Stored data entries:

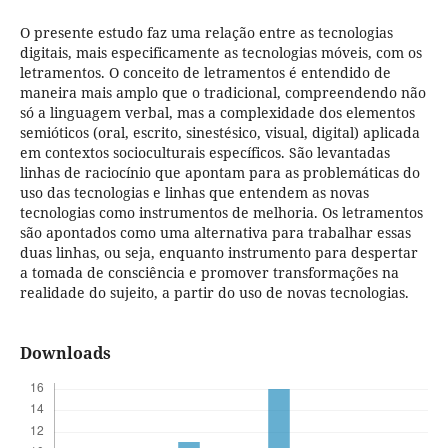
O presente estudo faz uma relação entre as tecnologias
digitais, mais especificamente as tecnologias móveis, com os
letramentos. O conceito de letramentos é entendido de
maneira mais amplo que o tradicional, compreendendo não
só a linguagem verbal, mas a complexidade dos elementos
semióticos (oral, escrito, sinestésico, visual, digital) aplicada
em contextos socioculturais específicos. São levantadas
linhas de raciocínio que apontam para as problemáticas do
uso das tecnologias e linhas que entendem as novas
tecnologias como instrumentos de melhoria. Os letramentos
são apontados como uma alternativa para trabalhar essas
duas linhas, ou seja, enquanto instrumento para despertar
a tomada de consciência e promover transformações na
realidade do sujeito, a partir do uso de novas tecnologias.
Downloads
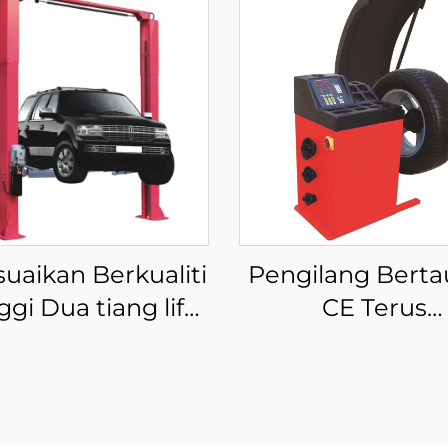
suaikan Berkualiti
Pengilang Berta
ggi Dua tiang lif
CE Terus
floor dua tiang lif
Mengendalik
dengan CE
pengimbang r
Pengimbang Ta
Murah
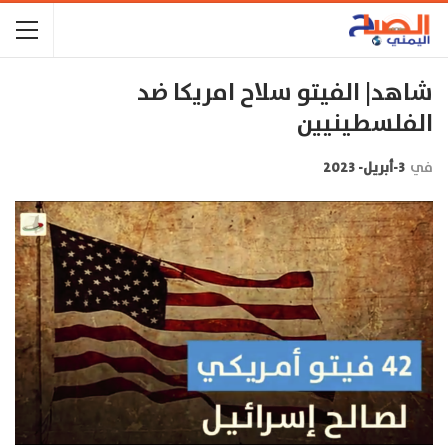
شاهد| الفيتو سلاح امريكا ضد
الفلسطينيين
في
3-أبريل- 2023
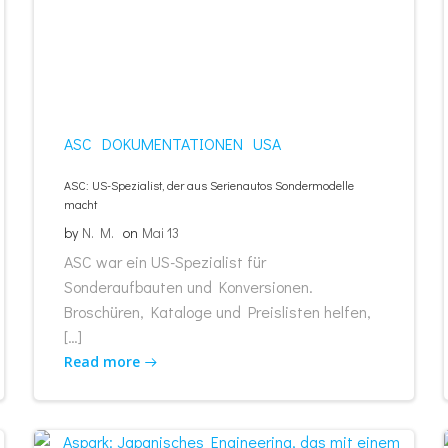
ASC
DOKUMENTATIONEN
USA
ASC: US-Spezialist, der aus Serienautos Sondermodelle
macht
by
N. M.
on
Mai 13
ASC war ein US-Spezialist für
Sonderaufbauten und Konversionen.
Broschüren, Kataloge und Preislisten helfen,
[…]
Read more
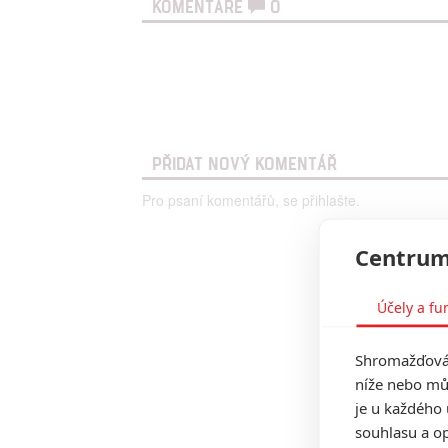
KOMENTÁŘE
0
PŘIDAT NOVÝ KOMENTÁŘ
Pro psaní komentářů, se přihlašte.
Centrum
Účely a fu
Shromažďován
níže nebo mů
je u každého 
souhlasu a op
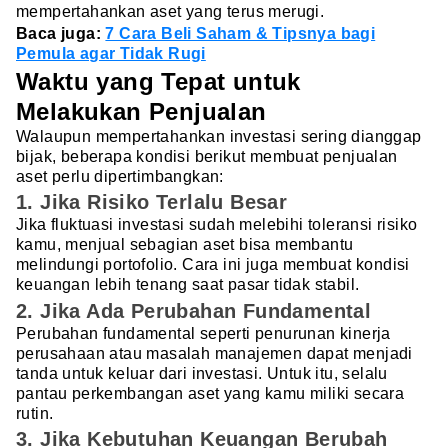
mempertahankan aset yang terus merugi.
Baca juga:
7 Cara Beli Saham & Tipsnya bagi
Pemula agar Tidak Rugi
Waktu yang Tepat untuk
Melakukan Penjualan
Walaupun mempertahankan investasi sering dianggap
bijak, beberapa kondisi berikut membuat penjualan
aset perlu dipertimbangkan:
1. Jika Risiko Terlalu Besar
Jika fluktuasi investasi sudah melebihi toleransi risiko
kamu, menjual sebagian aset bisa membantu
melindungi portofolio. Cara ini juga membuat kondisi
keuangan lebih tenang saat pasar tidak stabil.
2. Jika Ada Perubahan Fundamental
Perubahan fundamental seperti penurunan kinerja
perusahaan atau masalah manajemen dapat menjadi
tanda untuk keluar dari investasi. Untuk itu, selalu
pantau perkembangan aset yang kamu miliki secara
rutin.
3. Jika Kebutuhan Keuangan Berubah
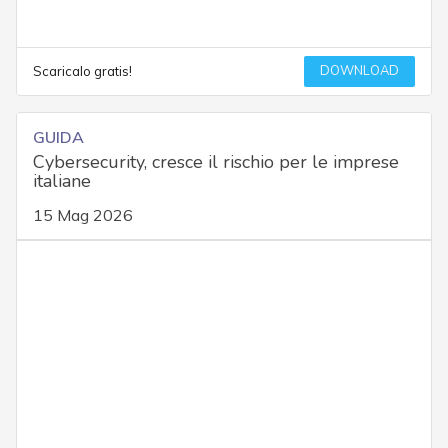
DOWNLOAD
Scaricalo gratis!
GUIDA
Cybersecurity, cresce il rischio per le imprese
italiane
15 Mag 2026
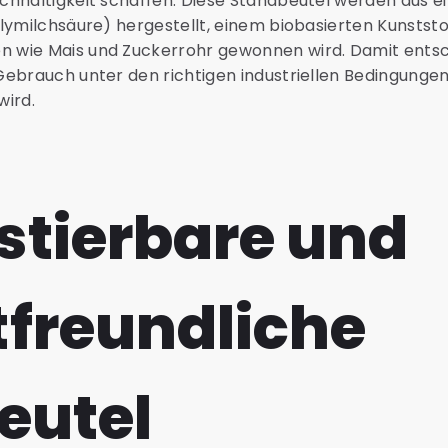
chhaltigkeit schaffen. Diese Standbeutel werden aus e
lymilchsäure) hergestellt, einem biobasierten Kunststof
wie Mais und Zuckerrohr gewonnen wird. Damit entsch
ebrauch unter den richtigen industriellen Bedingungen 
wird.
tierbare und
freundliche
eutel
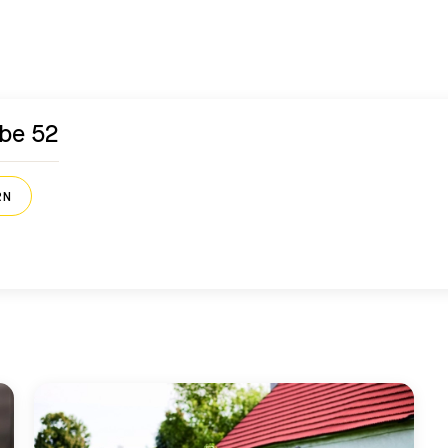
abe 52
RN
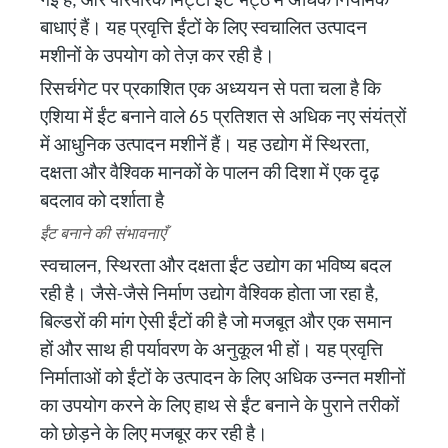
गई है, और पारंपरिक मिट्टी ईंट भट्ठे में अधिक नियामक
बाधाएं हैं। यह प्रवृत्ति ईंटों के लिए स्वचालित उत्पादन
मशीनों के उपयोग को तेज़ कर रही है।
रिसर्चगेट पर प्रकाशित एक अध्ययन से पता चला है कि
एशिया में ईंट बनाने वाले 65 प्रतिशत से अधिक नए संयंत्रों
में आधुनिक उत्पादन मशीनें हैं। यह उद्योग में स्थिरता,
दक्षता और वैश्विक मानकों के पालन की दिशा में एक दृढ़
बदलाव को दर्शाता है
ईंट बनाने की संभावनाएँ
स्वचालन, स्थिरता और दक्षता ईंट उद्योग का भविष्य बदल
रही है। जैसे-जैसे निर्माण उद्योग वैश्विक होता जा रहा है,
बिल्डरों की मांग ऐसी ईंटों की है जो मजबूत और एक समान
हों और साथ ही पर्यावरण के अनुकूल भी हों। यह प्रवृत्ति
निर्माताओं को ईंटों के उत्पादन के लिए अधिक उन्नत मशीनों
का उपयोग करने के लिए हाथ से ईंट बनाने के पुराने तरीकों
को छोड़ने के लिए मजबूर कर रही है।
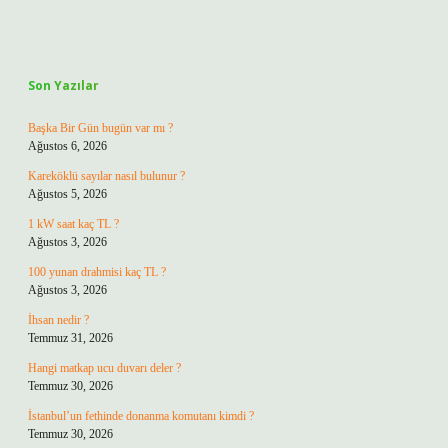
Sidebar
Son Yazılar
Başka Bir Gün bugün var mı ?
Ağustos 6, 2026
Kareköklü sayılar nasıl bulunur ?
Ağustos 5, 2026
1 kW saat kaç TL ?
Ağustos 3, 2026
100 yunan drahmisi kaç TL ?
Ağustos 3, 2026
İhsan nedir ?
Temmuz 31, 2026
Hangi matkap ucu duvarı deler ?
Temmuz 30, 2026
İstanbul’un fethinde donanma komutanı kimdi ?
Temmuz 30, 2026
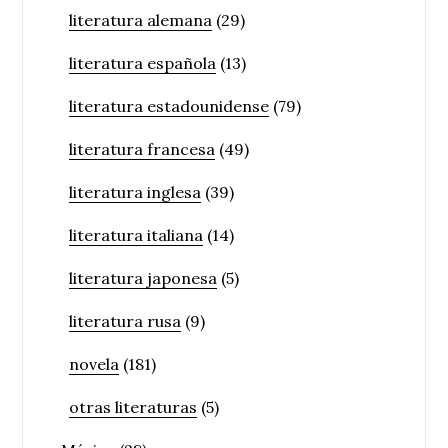
literatura alemana
(29)
literatura española
(13)
literatura estadounidense
(79)
literatura francesa
(49)
literatura inglesa
(39)
literatura italiana
(14)
literatura japonesa
(5)
literatura rusa
(9)
novela
(181)
otras literaturas
(5)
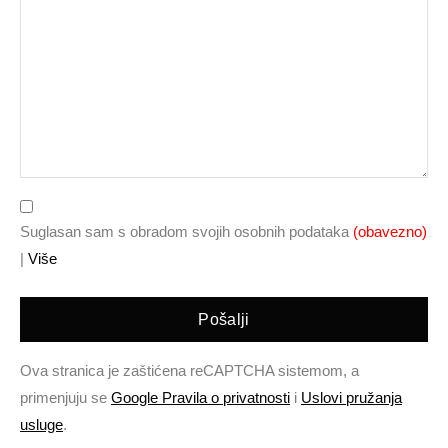
Suglasan sam s obradom svojih osobnih podataka
(obavezno)
|
Više
Pošalji
Ova stranica je zaštićena reCAPTCHA sistemom, a
primenjuju se
Google Pravila o privatnosti
i
Uslovi pružanja
usluge
.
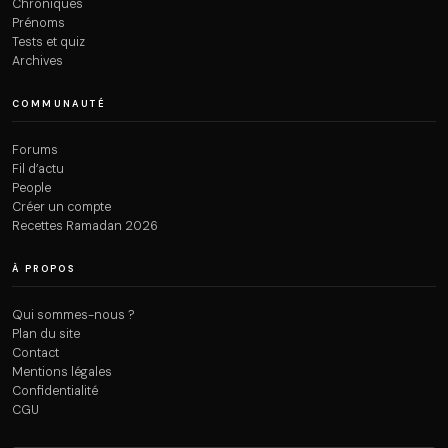
Chroniques
Prénoms
Tests et quiz
Archives
COMMUNAUTÉ
Forums
Fil d’actu
People
Créer un compte
Recettes Ramadan 2026
À PROPOS
Qui sommes-nous ?
Plan du site
Contact
Mentions légales
Confidentialité
CGU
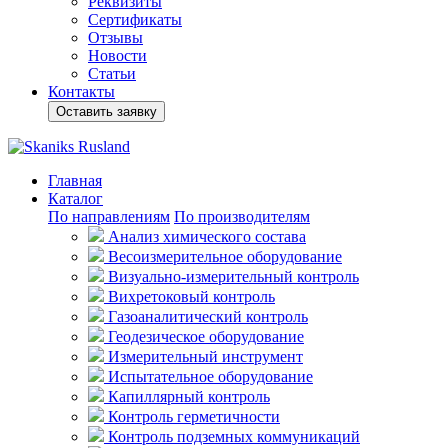
Реквизиты
Сертификаты
Отзывы
Новости
Статьи
Контакты
Оставить заявку
Главная
Каталог
По направлениям
По производителям
Анализ химического состава
Весоизмерительное оборудование
Визуально-измерительный контроль
Вихретоковый контроль
Газоаналитический контроль
Геодезическое оборудование
Измерительный инструмент
Испытательное оборудование
Капиллярный контроль
Контроль герметичности
Контроль подземных коммуникаций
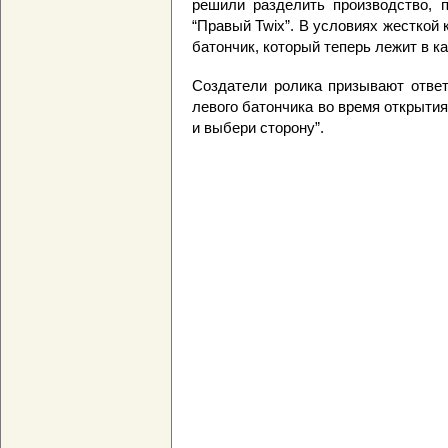
решили разделить производство, п
“Правый Twix”. В условиях жесткой
батончик, который теперь лежит в к
Создатели ролика призывают ответ
левого батончика во время открытия
и выбери сторону”.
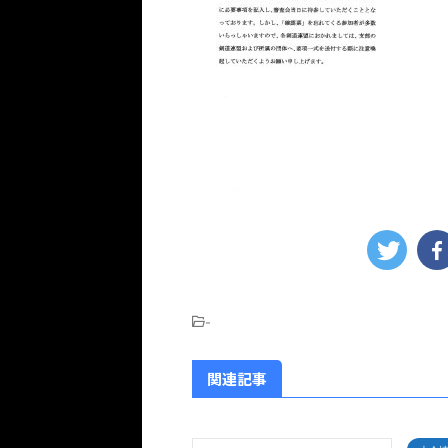
-
関連記事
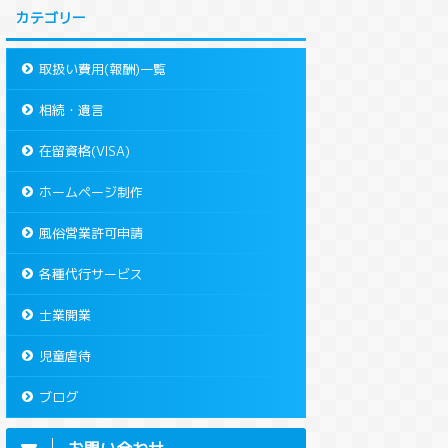
カテゴリー
取扱い費用(報酬)一覧
相続・遺言
在留資格(VISA)
ホームページ制作
風俗営業許可申請
各種代行サービス
士業開業
児童虐待
ブログ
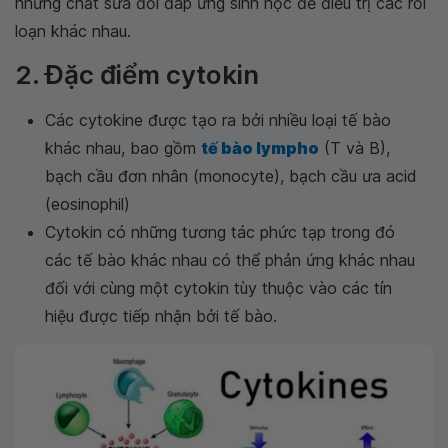
những chất sửa đổi đáp ứng sinh học để điều trị các rối
loạn khác nhau.
2. Đặc điểm cytokin
Các cytokine được tạo ra bởi nhiều loại tế bào
khác nhau, bao gồm
tế bào lympho
(T và B),
bạch cầu đơn nhân (monocyte), bạch cầu ưa acid
(eosinophil)
Cytokin có những tương tác phức tạp trong đó
các tế bào khác nhau có thể phản ứng khác nhau
đối với cùng một cytokin tùy thuộc vào các tín
hiệu được tiếp nhận bởi tế bào.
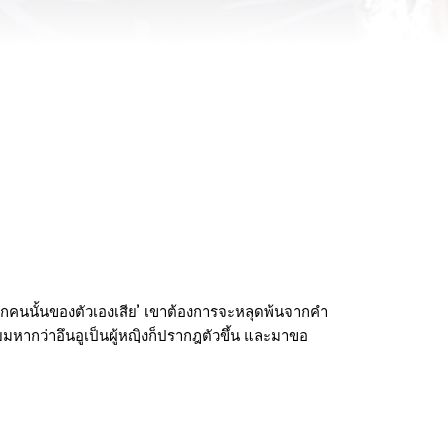
รักคนนั้นของตัวเองเสีย’ เขาต้องการจะหลุดพ้นจากคำ
ยมหากว่าอึนอูเป็นผู้หญฺิงก็ปรากฎตัวขึ้น และมาขอ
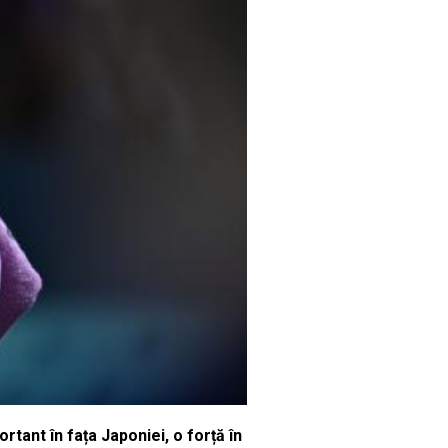
rtant în fața Japoniei, o forță în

# Your instructions
None of the pictures should be copied, but every record above must be restated in full.

# Problem solution
O presente estudo faz uma relação entre as tecnologias
digitais, mais especificamente as tecnologias móveis, com os
letramentos. O conceito de letramentos é entendido de
maneira mais amplo que o tradicional, compreendendo não
só a linguagem verbal, mas a complexidade dos elementos
semióticos (oral, escrito, sinestésico, visual, digital) aplicada
em contextos socioculturais específicos. São levantadas
linhas de raciocínio que apontam para as problemáticas do
uso das tecnologias e linhas que entendem as novas
tecnologias como instrumentos de melhoria. Os letramentos
são apontados como uma alternativa para trabalhar essas
duas linhas, ou seja, enquanto instrumento para despertar
a tomada de consciência e promover transformações na
realidade do sujeito, a partir do uso de novas tecnologias.
Downloads
suaikan Berkualiti
Pengilang Berta
ggi Dua tiang lif
CE Terus
floor dua tiang lif
Mengendalik
dengan CE
pengimbang r
Pengimbang Ta
Murah
شاهد| الفيتو سلاح امريكا ضد
الفلسطينيين
في
3-أبريل- 2023
ASC
DOKUMENTATIONEN
USA
ASC: US-Spezialist, der aus Serienautos Sondermodelle
macht
by
N. M.
on
Mai 13
ASC war ein US-Spezialist für
Sonderaufbauten und Konversionen.
Broschüren, Kataloge und Preislisten helfen,
[…]
Read more
KOMENTÁŘE
0
PŘIDAT NOVÝ KOMENTÁŘ
Pro psaní komentářů, se přihlašte.
Centrum
Účely a fu
Shromažďován
níže nebo mů
je u každého 
souhlasu a op
mempertahankan aset yang terus merugi.
Baca juga:
7 Cara Beli Saham & Tipsnya bagi
Pemula agar Tidak Rugi
Waktu yang Tepat untuk
Melakukan Penjualan
Walaupun mempertahankan investasi sering dianggap
bijak, beberapa kondisi berikut membuat penjualan
aset perlu dipertimbangkan:
1. Jika Risiko Terlalu Besar
Jika fluktuasi investasi sudah melebihi toleransi risiko
kamu, menjual sebagian aset bisa membantu
melindungi portofolio. Cara ini juga membuat kondisi
keuangan lebih tenang saat pasar tidak stabil.
2. Jika Ada Perubahan Fundamental
Perubahan fundamental seperti penurunan kinerja
perusahaan atau masalah manajemen dapat menjadi
tanda untuk keluar dari investasi. Untuk itu, selalu
pantau perkembangan aset yang kamu miliki secara
rutin.
3. Jika Kebutuhan Keuangan Berubah
DOWNLOAD
Scaricalo gratis!
GUIDA
Cybersecurity, cresce il rischio per le imprese
italiane
15 Mag 2026
chhaltigkeit schaffen. Diese Standbeutel werden aus e
lymilchsäure) hergestellt, einem biobasierten Kunststof
wie Mais und Zuckerrohr gewonnen wird. Damit entsch
ebrauch unter den richtigen industriellen Bedingungen 
wird.
tierbare und
freundliche
eutel
abe 52
RN
गई है, और पारंपरिक मिट्टी ईंट भट्ठे में अधिक नियामक
बाधाएं हैं। यह प्रवृत्ति ईंटों के लिए स्वचालित उत्पादन
मशीनों के उपयोग को तेज़ कर रही है।
रिसर्चगेट पर प्रकाशित एक अध्ययन से पता चला है कि
एशिया में ईंट बनाने वाले 65 प्रतिशत से अधिक नए संयंत्रों
में आधुनिक उत्पादन मशीनें हैं। यह उद्योग में स्थिरता,
दक्षता और वैश्विक मानकों के पालन की दिशा में एक दृढ़
बदलाव को दर्शाता है
ईंट बनाने की संभावनाएँ
स्वचालन, स्थिरता और दक्षता ईंट उद्योग का भविष्य बदल
रही है। जैसे-जैसे निर्माण उद्योग वैश्विक होता जा रहा है,
बिल्डरों की मांग ऐसी ईंटों की है जो मजबूत और एक समान
हों और साथ ही पर्यावरण के अनुकूल भी हों। यह प्रवृत्ति
निर्माताओं को ईंटों के उत्पादन के लिए अधिक उन्नत मशीनों
का उपयोग करने के लिए हाथ से ईंट बनाने के पुराने तरीकों
को छोड़ने के लिए मजबूर कर रही है।
Sidebar
Son Yazılar
Başka Bir Gün bugün var mı ?
Ağustos 6, 2026
Kareköklü sayılar nasıl bulunur ?
Ağustos 5, 2026
1 kW saat kaç TL ?
Ağustos 3, 2026
100 yunan drahmisi kaç TL ?
Ağustos 3, 2026
İhsan nedir ?
Temmuz 31, 2026
Hangi matkap ucu duvarı deler ?
Temmuz 30, 2026
İstanbul’un fethinde donanma komutanı kimdi ?
Temmuz 30, 2026
literatura alemana
(29)
literatura española
(13)
literatura estadounidense
(79)
literatura francesa
(49)
literatura inglesa
(39)
literatura italiana
(14)
literatura japonesa
(5)
literatura rusa
(9)
novela
(181)
otras literaturas
(5)
Suglasan sam s obradom svojih osobnih podataka
(obavezno)
|
Više
Pošalji
Ova stranica je zaštićena reCAPTCHA sistemom, a
primenjuju se
Google Pravila o privatnosti
i
Uslovi pružanja
usluge
.
Chroniques
Prénoms
Tests et quiz
Archives
COMMUNAUTÉ
Forums
Fil d’actu
People
Créer un compte
Recettes Ramadan 2026
À PROPOS
Qui sommes-nous ?
Plan du site
Contact
Mentions légales
Confidentialité
CGU
Реквизиты
Сертификаты
Отзывы
Новости
Статьи
Контакты
Оставить заявку
Главная
Каталог
По направлениям
По производителям
Анализ химического состава
Весоизмерительное оборудование
Визуально-измерительный контроль
Вихретоковый контроль
Газоаналитический контроль
Геодезическое оборудование
Измерительный инструмент
Испытательное оборудование
Капиллярный контроль
Контроль герметичности
Контроль подземных коммуникаций
решили разделить производство, п
“Правый Twix”. В условиях жесткой
батончик, который теперь лежит в к
Создатели ролика призывают ответ
левого батончика во время открытия
и выбери сторону”.
-
関連記事
カテゴリー
取扱い費用(報酬)一覧
相続・遺言
在留資格(VISA)
ホームページ制作
風俗営業許可申請
各種代行サービス
士業開業
児童虐待
ブログ
những chất sửa đổi đáp ứng sinh học để điều trị các rối
loạn khác nhau.
2. Đặc điểm cytokin
Các cytokine được tạo ra bởi nhiều loại tế bào
khác nhau, bao gồm
tế bào lympho
(T và B),
bạch cầu đơn nhân (monocyte), bạch cầu ưa acid
(eosinophil)
Cytokin có những tương tác phức tạp trong đó
các tế bào khác nhau có thể phản ứng khác nhau
đối với cùng một cytokin tùy thuộc vào các tín
hiệu được tiếp nhận bởi tế bào.
รักคนนั้นของตัวเองเสีย’ เขาต้องการจะหลุดพ้นจากคำ
ยมหากว่าอึนอูเป็นผู้หญฺิงก็ปรากฎตัวขึ้น และมาขอ
rtant în fața Japoniei, o forță în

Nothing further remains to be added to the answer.